**Aim of the exercise:**
Write out the data below exactly as given, without any of its pictures.

**Information supplied:**
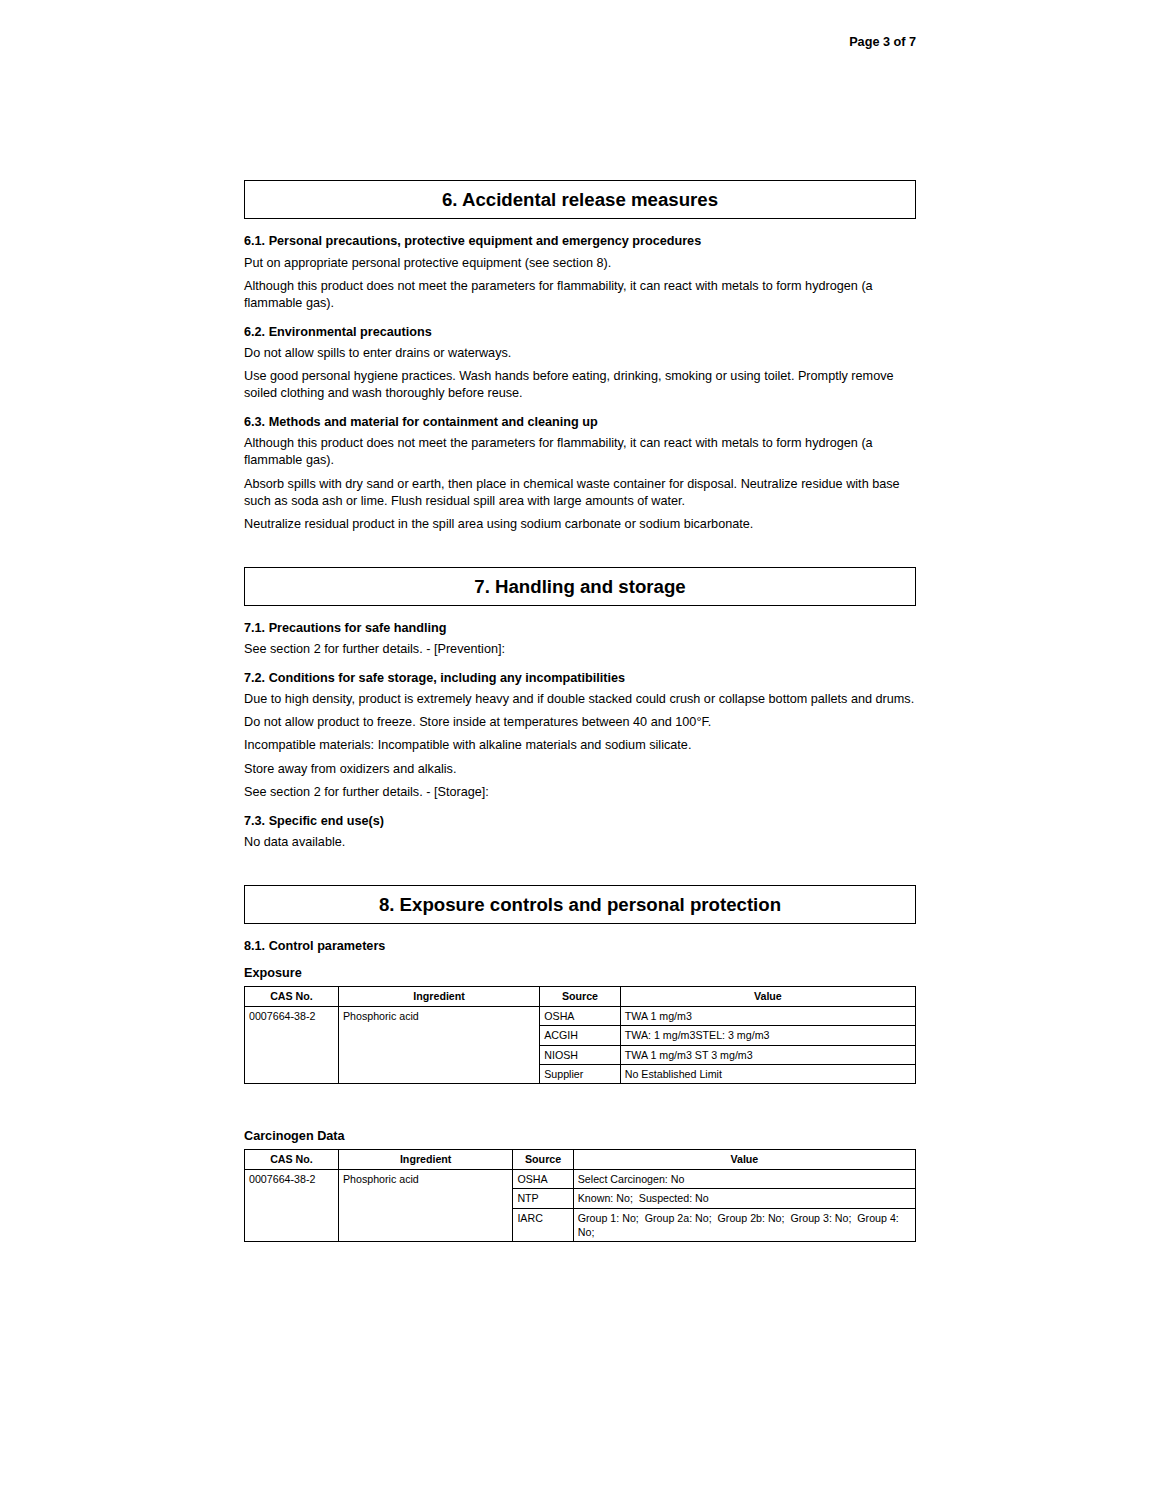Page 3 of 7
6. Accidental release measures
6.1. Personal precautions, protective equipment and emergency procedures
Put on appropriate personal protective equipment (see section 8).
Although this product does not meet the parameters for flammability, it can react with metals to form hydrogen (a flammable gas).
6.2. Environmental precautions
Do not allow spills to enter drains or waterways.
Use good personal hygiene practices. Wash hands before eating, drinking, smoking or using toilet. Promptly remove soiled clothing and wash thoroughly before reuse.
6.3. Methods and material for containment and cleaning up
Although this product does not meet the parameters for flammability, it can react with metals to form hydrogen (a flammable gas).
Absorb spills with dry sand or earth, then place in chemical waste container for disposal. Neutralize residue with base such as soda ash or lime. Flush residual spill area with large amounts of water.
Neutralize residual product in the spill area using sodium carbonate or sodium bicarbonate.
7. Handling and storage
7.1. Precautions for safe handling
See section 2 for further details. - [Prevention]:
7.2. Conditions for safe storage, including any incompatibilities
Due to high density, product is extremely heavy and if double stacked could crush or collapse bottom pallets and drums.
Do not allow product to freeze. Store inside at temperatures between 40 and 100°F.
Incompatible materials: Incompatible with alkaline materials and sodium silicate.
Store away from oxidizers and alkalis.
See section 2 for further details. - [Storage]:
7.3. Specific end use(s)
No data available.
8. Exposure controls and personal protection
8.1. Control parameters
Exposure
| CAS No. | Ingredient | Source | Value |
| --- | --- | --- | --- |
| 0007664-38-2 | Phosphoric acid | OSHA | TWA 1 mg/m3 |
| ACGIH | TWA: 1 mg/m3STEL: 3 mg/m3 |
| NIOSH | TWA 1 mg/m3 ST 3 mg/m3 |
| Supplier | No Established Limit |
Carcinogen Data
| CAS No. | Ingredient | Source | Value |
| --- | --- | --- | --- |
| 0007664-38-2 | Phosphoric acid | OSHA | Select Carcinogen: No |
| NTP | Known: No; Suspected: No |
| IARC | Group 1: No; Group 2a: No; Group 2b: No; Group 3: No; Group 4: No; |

**Task solution:**
Page 3 of 7
6. Accidental release measures
6.1. Personal precautions, protective equipment and emergency procedures
Put on appropriate personal protective equipment (see section 8).
Although this product does not meet the parameters for flammability, it can react with metals to form hydrogen (a flammable gas).
6.2. Environmental precautions
Do not allow spills to enter drains or waterways.
Use good personal hygiene practices. Wash hands before eating, drinking, smoking or using toilet. Promptly remove soiled clothing and wash thoroughly before reuse.
6.3. Methods and material for containment and cleaning up
Although this product does not meet the parameters for flammability, it can react with metals to form hydrogen (a flammable gas).
Absorb spills with dry sand or earth, then place in chemical waste container for disposal. Neutralize residue with base such as soda ash or lime. Flush residual spill area with large amounts of water.
Neutralize residual product in the spill area using sodium carbonate or sodium bicarbonate.
7. Handling and storage
7.1. Precautions for safe handling
See section 2 for further details. - [Prevention]:
7.2. Conditions for safe storage, including any incompatibilities
Due to high density, product is extremely heavy and if double stacked could crush or collapse bottom pallets and drums.
Do not allow product to freeze. Store inside at temperatures between 40 and 100°F.
Incompatible materials: Incompatible with alkaline materials and sodium silicate.
Store away from oxidizers and alkalis.
See section 2 for further details. - [Storage]:
7.3. Specific end use(s)
No data available.
8. Exposure controls and personal protection
8.1. Control parameters
Exposure
| CAS No. | Ingredient | Source | Value |
| --- | --- | --- | --- |
| 0007664-38-2 | Phosphoric acid | OSHA | TWA 1 mg/m3 |
| ACGIH | TWA: 1 mg/m3STEL: 3 mg/m3 |
| NIOSH | TWA 1 mg/m3 ST 3 mg/m3 |
| Supplier | No Established Limit |
Carcinogen Data
| CAS No. | Ingredient | Source | Value |
| --- | --- | --- | --- |
| 0007664-38-2 | Phosphoric acid | OSHA | Select Carcinogen: No |
| NTP | Known: No; Suspected: No |
| IARC | Group 1: No; Group 2a: No; Group 2b: No; Group 3: No; Group 4: No; |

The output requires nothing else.